■ **REQUIRED ACTION**: Write the data below out again in full, exactly as shown.

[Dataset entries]

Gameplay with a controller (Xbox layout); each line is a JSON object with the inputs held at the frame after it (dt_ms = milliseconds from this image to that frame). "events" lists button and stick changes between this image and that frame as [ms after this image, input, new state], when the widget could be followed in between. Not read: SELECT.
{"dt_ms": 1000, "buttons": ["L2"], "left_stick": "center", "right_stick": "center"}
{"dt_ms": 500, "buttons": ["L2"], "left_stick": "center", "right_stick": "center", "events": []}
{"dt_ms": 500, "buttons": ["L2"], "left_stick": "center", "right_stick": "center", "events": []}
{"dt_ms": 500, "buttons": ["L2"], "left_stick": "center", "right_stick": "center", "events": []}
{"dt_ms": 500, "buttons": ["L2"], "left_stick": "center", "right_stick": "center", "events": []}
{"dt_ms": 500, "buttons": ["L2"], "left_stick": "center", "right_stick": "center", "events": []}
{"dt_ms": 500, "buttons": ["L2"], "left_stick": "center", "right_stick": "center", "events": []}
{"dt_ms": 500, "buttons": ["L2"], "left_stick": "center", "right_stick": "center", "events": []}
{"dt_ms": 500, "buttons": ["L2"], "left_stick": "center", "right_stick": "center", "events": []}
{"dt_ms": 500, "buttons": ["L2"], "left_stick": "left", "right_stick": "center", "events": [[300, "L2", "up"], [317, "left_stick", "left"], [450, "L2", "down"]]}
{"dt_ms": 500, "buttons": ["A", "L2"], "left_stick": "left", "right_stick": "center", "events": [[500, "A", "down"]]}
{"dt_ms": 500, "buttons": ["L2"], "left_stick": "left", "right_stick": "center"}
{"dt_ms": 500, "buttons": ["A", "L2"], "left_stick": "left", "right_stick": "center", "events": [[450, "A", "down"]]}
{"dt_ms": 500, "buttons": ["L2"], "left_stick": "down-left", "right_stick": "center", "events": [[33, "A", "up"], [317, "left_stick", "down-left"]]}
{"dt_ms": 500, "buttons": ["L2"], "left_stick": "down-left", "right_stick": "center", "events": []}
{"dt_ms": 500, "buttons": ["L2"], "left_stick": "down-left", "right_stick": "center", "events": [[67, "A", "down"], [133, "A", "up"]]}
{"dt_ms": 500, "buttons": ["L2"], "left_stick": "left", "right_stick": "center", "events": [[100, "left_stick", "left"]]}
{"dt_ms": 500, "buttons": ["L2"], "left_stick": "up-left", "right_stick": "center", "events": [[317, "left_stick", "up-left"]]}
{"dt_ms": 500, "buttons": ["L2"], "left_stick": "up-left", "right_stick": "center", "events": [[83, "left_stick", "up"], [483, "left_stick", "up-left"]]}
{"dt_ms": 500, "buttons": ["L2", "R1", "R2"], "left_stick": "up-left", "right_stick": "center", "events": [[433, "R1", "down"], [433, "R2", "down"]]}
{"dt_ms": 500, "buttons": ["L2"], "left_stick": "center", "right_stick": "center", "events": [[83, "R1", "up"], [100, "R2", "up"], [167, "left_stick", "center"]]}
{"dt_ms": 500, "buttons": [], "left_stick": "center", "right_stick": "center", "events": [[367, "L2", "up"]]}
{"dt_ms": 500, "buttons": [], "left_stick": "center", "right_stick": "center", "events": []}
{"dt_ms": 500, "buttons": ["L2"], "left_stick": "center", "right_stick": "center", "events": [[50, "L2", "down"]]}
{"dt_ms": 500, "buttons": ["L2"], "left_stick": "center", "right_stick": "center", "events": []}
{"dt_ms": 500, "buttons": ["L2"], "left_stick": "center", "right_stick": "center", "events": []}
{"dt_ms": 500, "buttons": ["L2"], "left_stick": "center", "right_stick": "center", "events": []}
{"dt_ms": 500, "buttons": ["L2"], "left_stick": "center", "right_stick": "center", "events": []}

■ **ANSWER SECTION**:
Gameplay with a controller (Xbox layout); each line is a JSON object with the inputs held at the frame after it (dt_ms = milliseconds from this image to that frame). "events" lists button and stick changes between this image and that frame as [ms after this image, input, new state], when the widget could be followed in between. Not read: SELECT.
{"dt_ms": 1000, "buttons": ["L2"], "left_stick": "center", "right_stick": "center"}
{"dt_ms": 500, "buttons": ["L2"], "left_stick": "center", "right_stick": "center", "events": []}
{"dt_ms": 500, "buttons": ["L2"], "left_stick": "center", "right_stick": "center", "events": []}
{"dt_ms": 500, "buttons": ["L2"], "left_stick": "center", "right_stick": "center", "events": []}
{"dt_ms": 500, "buttons": ["L2"], "left_stick": "center", "right_stick": "center", "events": []}
{"dt_ms": 500, "buttons": ["L2"], "left_stick": "center", "right_stick": "center", "events": []}
{"dt_ms": 500, "buttons": ["L2"], "left_stick": "center", "right_stick": "center", "events": []}
{"dt_ms": 500, "buttons": ["L2"], "left_stick": "center", "right_stick": "center", "events": []}
{"dt_ms": 500, "buttons": ["L2"], "left_stick": "center", "right_stick": "center", "events": []}
{"dt_ms": 500, "buttons": ["L2"], "left_stick": "left", "right_stick": "center", "events": [[300, "L2", "up"], [317, "left_stick", "left"], [450, "L2", "down"]]}
{"dt_ms": 500, "buttons": ["A", "L2"], "left_stick": "left", "right_stick": "center", "events": [[500, "A", "down"]]}
{"dt_ms": 500, "buttons": ["L2"], "left_stick": "left", "right_stick": "center"}
{"dt_ms": 500, "buttons": ["A", "L2"], "left_stick": "left", "right_stick": "center", "events": [[450, "A", "down"]]}
{"dt_ms": 500, "buttons": ["L2"], "left_stick": "down-left", "right_stick": "center", "events": [[33, "A", "up"], [317, "left_stick", "down-left"]]}
{"dt_ms": 500, "buttons": ["L2"], "left_stick": "down-left", "right_stick": "center", "events": []}
{"dt_ms": 500, "buttons": ["L2"], "left_stick": "down-left", "right_stick": "center", "events": [[67, "A", "down"], [133, "A", "up"]]}
{"dt_ms": 500, "buttons": ["L2"], "left_stick": "left", "right_stick": "center", "events": [[100, "left_stick", "left"]]}
{"dt_ms": 500, "buttons": ["L2"], "left_stick": "up-left", "right_stick": "center", "events": [[317, "left_stick", "up-left"]]}
{"dt_ms": 500, "buttons": ["L2"], "left_stick": "up-left", "right_stick": "center", "events": [[83, "left_stick", "up"], [483, "left_stick", "up-left"]]}
{"dt_ms": 500, "buttons": ["L2", "R1", "R2"], "left_stick": "up-left", "right_stick": "center", "events": [[433, "R1", "down"], [433, "R2", "down"]]}
{"dt_ms": 500, "buttons": ["L2"], "left_stick": "center", "right_stick": "center", "events": [[83, "R1", "up"], [100, "R2", "up"], [167, "left_stick", "center"]]}
{"dt_ms": 500, "buttons": [], "left_stick": "center", "right_stick": "center", "events": [[367, "L2", "up"]]}
{"dt_ms": 500, "buttons": [], "left_stick": "center", "right_stick": "center", "events": []}
{"dt_ms": 500, "buttons": ["L2"], "left_stick": "center", "right_stick": "center", "events": [[50, "L2", "down"]]}
{"dt_ms": 500, "buttons": ["L2"], "left_stick": "center", "right_stick": "center", "events": []}
{"dt_ms": 500, "buttons": ["L2"], "left_stick": "center", "right_stick": "center", "events": []}
{"dt_ms": 500, "buttons": ["L2"], "left_stick": "center", "right_stick": "center", "events": []}
{"dt_ms": 500, "buttons": ["L2"], "left_stick": "center", "right_stick": "center", "events": []}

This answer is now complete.